The H-1B visa program, which offers 85,000 visas each year to foreign skilled or specialty workers, is undergoing some changes. The program, which grants certain employers access to foreign labor when the necessary skills are not available within the U.S. workforce, is facing three major changes initiated by the executive branch to clamp down on perceived abuses.
On March 31, the U.S. Customs and Immigration Services (USCIS) announced that computer programmers, typically considered the lowest qualifying position for the H-1B program, would have to demonstrate that they've attained at least a bachelor's degree in their field; associate's degrees would no longer be considered acceptable.
As a follow-up to this change, the USCIS announced on April 3 that "H-1B dependent employers" (companies with a workforce composition of at least 15 percent H-1B visa holders) would be subject to more stringent screenings to ensure compliance with the law. [See Related Story: H-1B Visas: How to Apply and Utilize Visas for Skilled Foreign Labor]
"This identifies heavy users of H-1B visas," Dick Burke, CEO of Envoy Global, told Business News Daily. "What (USCIS) is saying is, 'When we make site visits for compliance, we are going to focus on H-1B dependent companies or those with a high percentage of workers working off site … in a consulting capacity.'"
Then, on April 4,, the U.S. Department of Labor (DOL) jumped into the game with an announcement that it would step up enforcement actions against companies that violated the law, particularly with respect to displacing American workers.
"The H-1B visa program authorizes the temporary employment of qualified individuals who are not otherwise authorized to work in the U.S," a U.S. DOL statement reads. "In recent years, some employers have used the H-1B program to hire foreign workers despite American workers being qualified and available for work, or even to replace American workers."

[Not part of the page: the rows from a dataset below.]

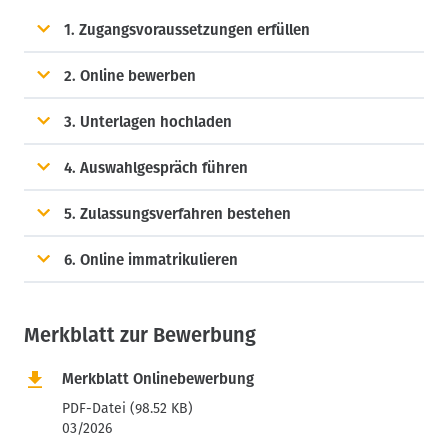
1. Zugangsvoraussetzungen erfüllen
2. Online bewerben
3. Unterlagen hochladen
4. Auswahlgespräch führen
5. Zulassungsverfahren bestehen
6. Online immatrikulieren
Merkblatt zur Bewerbung
Merkblatt Onlinebewerbung
PDF-Datei (98.52 KB)
03/2026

According to Burke, these three measures taken together are targeting what is known as the "infotech industry," in which companies employ large numbers of IT workers from abroad – most commonly from India – as consultants, which then support IT operations for other companies.
"There are instances where displacement does occur," Burke said. "And it's undebatable that infotech gets a large percentage of the H-1B visas. However, the problem is that (discussions of displacement) drowns out the bigger problem, which is a skills shortage in U.S. STEM jobs."
On April 7, just five days after this year's H-1B lottery opened, the number of applicants had already exceeded the limit. This has become the norm in recent years, with USCIS receiving almost three times as many applications as the limit in 2016.
"Many employers have retracted from sponsoring prospective H-1B employees because the uncertainty makes it cost-prohibitive for companies to invest time and money in an employee who may not be able to work for them after all," said Renata Castro, an immigration attorney at the Castro Legal Group.
Calls for reform to address access, not abuse
While the current changes by the executive branch are focused on tamping down abuses, proponents of expanding access to skilled foreign labor suggest additional measures.
"H-1B reform is long overdue, and U.S. companies have a vested interest in demanding a fairer application process so that the U.S. continues to attract the best and brightest from all over the world, therefore placing the U.S. at the leading edge of innovation," Castro said. [See Related Story: H-1B Visas: How to Apply and Utilize Visas for Foreign Skilled Labor]
Lifting the limit is one such sought-after reform. The H-1B program's highest cap historically was 195,000, as opposed to today's 85,000. Another reform sought by H-1B employers is an increase in the minimum salary, currently $60,000, that must be offered to a visa holder. Proponents of this measure say it would reduce abuse and reallocate visas toward companies that already act in compliance with the spirit of the law.
Several bills in Congress include variations of these measures, like Sen. Orrin Hatch's (R-UT) Immigration Innovation Act proposal, which would raise the limit, and the Protect and Grow American Jobs Act introduced by Rep. Darrell Issa (R-CA), which would bring the minimum salary for an H-1B visa holder up to $100,000. Another measure, the High-Skilled Integrity and Fairness Act of 2017 introduced by Rep. Zoe Lofgren (D-CA), would bring the minimum salary up to $130,000.
Each of these measures would require congressional approval, as they involve the expenditure of additional funds on the program that the executive branch could not unilaterally require, Burke said. While abuse tends to dominate the conversation, he added, it's important to remember the risks of tightening the program to the point of gutting it entirely.
"At U.S. universities right now, there are probably 900,000 international students," Burke said. "(Why) educate the best and brightest … and then just give them a 6 percent chance to live and work here when they graduate? If they stay, they pay taxes, contribute to economic growth and so on, and yet they're given a less than 10 percent chance to win the (visa) lottery."